Words of Wisdom from Pres. Jefferson Davis

[the following paragraphs are excerpts from his Farewell Address to the U.S. Senate, January 21, 1861]

". . . I have, for many years, advocated, as an essential attribute of State sovereignty, the right of a State to secede from the Union."

"Nullification and secession, so often confounded, are, indeed, antagnostic principles.  Nullification is a remedy which it is sought to apply within the Union, and against the agent of the States.  It is only to be justified when the agent has violated his constitutional obligations, and a State, assuming to judge for itself, denies the right of the agent thus to act, and appeals to the other States of the Union for a decision; but when the States themselves, and when the people of the States, have so acted as to convince us that they will not regard our constitutional rights, then, and then for the first time, arises the doctrine of secession in its practical appplication."

- _Short exercise 1_
Answer these questions from the farewell address excerpts, one answer per line, marked to match:
(a) On what date, and to what body, was the address given?
(b) What right does Davis say he has long advocated as an essential attribute of State sovereignty?
(c) According to the second paragraph, within what is nullification sought to be applied, and against whom?
- _Short exercise 2_
According to the farewell address excerpts, what condition makes the doctrine of secession first arise in practical application, and how does this differ from when nullification is justified? Answer in one to three sentences.

- _Extracted data entries_
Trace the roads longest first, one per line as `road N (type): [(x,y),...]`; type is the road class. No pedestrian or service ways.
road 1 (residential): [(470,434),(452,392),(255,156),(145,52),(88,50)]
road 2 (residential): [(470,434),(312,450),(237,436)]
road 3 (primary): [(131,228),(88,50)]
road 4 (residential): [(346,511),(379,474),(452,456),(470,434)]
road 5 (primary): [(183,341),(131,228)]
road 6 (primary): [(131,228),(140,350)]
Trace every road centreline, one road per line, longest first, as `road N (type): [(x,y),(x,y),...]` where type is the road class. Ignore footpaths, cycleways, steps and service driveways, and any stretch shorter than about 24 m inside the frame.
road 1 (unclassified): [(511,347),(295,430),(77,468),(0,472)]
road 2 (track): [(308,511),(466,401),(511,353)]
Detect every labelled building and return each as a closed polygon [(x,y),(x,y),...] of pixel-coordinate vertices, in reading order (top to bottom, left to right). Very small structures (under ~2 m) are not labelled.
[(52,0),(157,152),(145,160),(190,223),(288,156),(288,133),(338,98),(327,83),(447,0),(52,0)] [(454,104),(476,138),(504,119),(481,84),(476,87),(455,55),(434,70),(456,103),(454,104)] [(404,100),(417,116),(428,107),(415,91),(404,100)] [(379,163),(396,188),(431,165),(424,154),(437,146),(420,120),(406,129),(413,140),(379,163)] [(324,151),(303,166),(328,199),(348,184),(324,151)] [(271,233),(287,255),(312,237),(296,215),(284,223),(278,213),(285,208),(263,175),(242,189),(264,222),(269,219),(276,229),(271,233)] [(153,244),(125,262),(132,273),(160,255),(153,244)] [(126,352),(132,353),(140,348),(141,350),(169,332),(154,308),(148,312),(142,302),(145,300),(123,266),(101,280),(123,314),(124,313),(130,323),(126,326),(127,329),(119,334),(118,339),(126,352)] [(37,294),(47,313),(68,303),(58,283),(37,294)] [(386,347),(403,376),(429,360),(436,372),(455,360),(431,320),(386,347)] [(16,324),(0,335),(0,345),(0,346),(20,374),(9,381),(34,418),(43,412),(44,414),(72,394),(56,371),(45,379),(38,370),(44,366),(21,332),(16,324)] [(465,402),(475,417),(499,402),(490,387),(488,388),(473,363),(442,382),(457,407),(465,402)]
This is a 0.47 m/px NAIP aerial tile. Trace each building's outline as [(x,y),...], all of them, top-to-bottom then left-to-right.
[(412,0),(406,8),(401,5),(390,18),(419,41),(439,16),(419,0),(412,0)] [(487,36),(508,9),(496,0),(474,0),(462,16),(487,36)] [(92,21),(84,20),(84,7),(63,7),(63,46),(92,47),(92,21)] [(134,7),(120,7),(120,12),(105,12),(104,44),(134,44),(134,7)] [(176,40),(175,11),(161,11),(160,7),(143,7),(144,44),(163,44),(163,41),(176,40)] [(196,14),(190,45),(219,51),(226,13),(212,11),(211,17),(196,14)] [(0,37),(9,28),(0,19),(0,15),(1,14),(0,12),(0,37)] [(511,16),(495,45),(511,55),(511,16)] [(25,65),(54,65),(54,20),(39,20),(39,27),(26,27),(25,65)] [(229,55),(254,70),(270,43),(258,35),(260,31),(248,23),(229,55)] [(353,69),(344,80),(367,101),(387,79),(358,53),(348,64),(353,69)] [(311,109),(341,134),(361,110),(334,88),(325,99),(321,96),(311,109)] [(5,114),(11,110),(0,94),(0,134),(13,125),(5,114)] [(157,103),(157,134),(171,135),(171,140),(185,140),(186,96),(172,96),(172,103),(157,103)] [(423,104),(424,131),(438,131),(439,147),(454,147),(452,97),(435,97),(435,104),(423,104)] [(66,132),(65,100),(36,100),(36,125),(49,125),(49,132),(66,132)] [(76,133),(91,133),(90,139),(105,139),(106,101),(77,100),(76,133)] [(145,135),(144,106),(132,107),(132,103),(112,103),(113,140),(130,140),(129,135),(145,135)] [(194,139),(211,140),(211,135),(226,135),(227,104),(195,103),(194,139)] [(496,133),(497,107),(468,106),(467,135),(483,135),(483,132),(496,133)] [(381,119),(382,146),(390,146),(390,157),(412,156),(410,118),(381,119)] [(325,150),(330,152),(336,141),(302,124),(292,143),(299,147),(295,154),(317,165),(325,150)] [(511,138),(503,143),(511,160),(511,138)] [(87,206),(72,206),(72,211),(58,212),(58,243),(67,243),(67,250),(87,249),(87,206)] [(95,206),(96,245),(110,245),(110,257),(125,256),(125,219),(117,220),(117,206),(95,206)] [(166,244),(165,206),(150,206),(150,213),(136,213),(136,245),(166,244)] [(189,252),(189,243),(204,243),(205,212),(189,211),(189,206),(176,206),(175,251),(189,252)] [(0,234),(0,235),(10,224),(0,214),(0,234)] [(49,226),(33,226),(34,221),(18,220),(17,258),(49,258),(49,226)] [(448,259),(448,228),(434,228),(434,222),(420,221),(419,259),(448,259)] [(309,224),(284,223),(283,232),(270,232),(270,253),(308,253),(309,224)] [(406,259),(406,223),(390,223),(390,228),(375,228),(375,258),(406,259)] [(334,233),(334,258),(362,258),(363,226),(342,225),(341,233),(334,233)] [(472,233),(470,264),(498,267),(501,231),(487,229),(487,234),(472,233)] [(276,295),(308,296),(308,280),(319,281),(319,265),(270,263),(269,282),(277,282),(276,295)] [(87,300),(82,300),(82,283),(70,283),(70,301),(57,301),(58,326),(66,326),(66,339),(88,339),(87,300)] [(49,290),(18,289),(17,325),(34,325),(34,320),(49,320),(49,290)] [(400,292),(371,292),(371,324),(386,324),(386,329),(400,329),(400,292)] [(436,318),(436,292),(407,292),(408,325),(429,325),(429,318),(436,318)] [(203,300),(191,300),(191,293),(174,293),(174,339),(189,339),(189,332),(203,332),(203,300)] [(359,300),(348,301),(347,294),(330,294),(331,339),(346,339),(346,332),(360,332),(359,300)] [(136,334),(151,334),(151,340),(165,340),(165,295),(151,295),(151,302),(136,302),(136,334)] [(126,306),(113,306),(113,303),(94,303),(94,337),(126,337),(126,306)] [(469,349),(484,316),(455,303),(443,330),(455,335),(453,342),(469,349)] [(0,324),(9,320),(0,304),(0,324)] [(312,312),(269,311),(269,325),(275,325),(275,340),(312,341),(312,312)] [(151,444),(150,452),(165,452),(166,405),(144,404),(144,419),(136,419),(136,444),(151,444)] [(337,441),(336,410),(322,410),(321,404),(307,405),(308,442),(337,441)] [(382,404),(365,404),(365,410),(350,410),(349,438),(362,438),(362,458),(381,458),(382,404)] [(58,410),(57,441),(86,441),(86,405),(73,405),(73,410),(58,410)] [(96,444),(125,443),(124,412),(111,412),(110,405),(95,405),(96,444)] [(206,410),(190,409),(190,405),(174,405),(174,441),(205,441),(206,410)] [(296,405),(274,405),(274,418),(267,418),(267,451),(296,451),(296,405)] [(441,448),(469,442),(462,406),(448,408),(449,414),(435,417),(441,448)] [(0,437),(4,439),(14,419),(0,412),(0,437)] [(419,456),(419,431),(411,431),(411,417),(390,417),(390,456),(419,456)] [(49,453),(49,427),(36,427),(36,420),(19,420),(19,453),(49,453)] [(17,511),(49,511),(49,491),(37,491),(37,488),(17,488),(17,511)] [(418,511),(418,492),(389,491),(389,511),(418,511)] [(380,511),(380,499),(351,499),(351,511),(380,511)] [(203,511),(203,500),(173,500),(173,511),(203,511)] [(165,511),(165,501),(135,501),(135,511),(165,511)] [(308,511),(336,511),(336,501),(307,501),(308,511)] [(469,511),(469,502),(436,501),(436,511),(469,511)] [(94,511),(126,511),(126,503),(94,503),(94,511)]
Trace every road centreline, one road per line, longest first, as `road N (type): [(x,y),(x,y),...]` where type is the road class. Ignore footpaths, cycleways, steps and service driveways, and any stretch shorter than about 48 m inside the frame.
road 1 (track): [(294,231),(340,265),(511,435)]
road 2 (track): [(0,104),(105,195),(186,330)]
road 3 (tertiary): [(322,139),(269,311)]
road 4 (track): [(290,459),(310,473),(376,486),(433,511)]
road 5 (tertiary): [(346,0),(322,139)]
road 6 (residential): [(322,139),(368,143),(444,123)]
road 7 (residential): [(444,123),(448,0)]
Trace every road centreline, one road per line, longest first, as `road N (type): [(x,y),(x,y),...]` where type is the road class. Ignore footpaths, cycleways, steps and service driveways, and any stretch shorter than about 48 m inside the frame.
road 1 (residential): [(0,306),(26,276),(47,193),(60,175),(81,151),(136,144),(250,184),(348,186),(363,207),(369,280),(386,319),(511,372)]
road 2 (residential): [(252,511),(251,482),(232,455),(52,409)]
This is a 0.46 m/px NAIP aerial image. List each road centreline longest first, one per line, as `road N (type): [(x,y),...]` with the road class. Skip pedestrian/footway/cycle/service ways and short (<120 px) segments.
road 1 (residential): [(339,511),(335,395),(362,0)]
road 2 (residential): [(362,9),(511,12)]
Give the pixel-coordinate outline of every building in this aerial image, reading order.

- _Written solution 1_
(a) January 21, 1861, to the U.S. Senate.
(b) The right of a State to secede from the Union.
(c) Within the Union, against the agent of the States.

- _Written solution 2_
Secession first arises in practical application when the States themselves and their people have acted in a way that convinces the speaker's side that they will not regard its constitutional rights. Nullification, by contrast, is a remedy applied within the Union against the agent of the States. It is justified only when that agent has violated its constitutional obligations and a State appeals to the other States for a decision.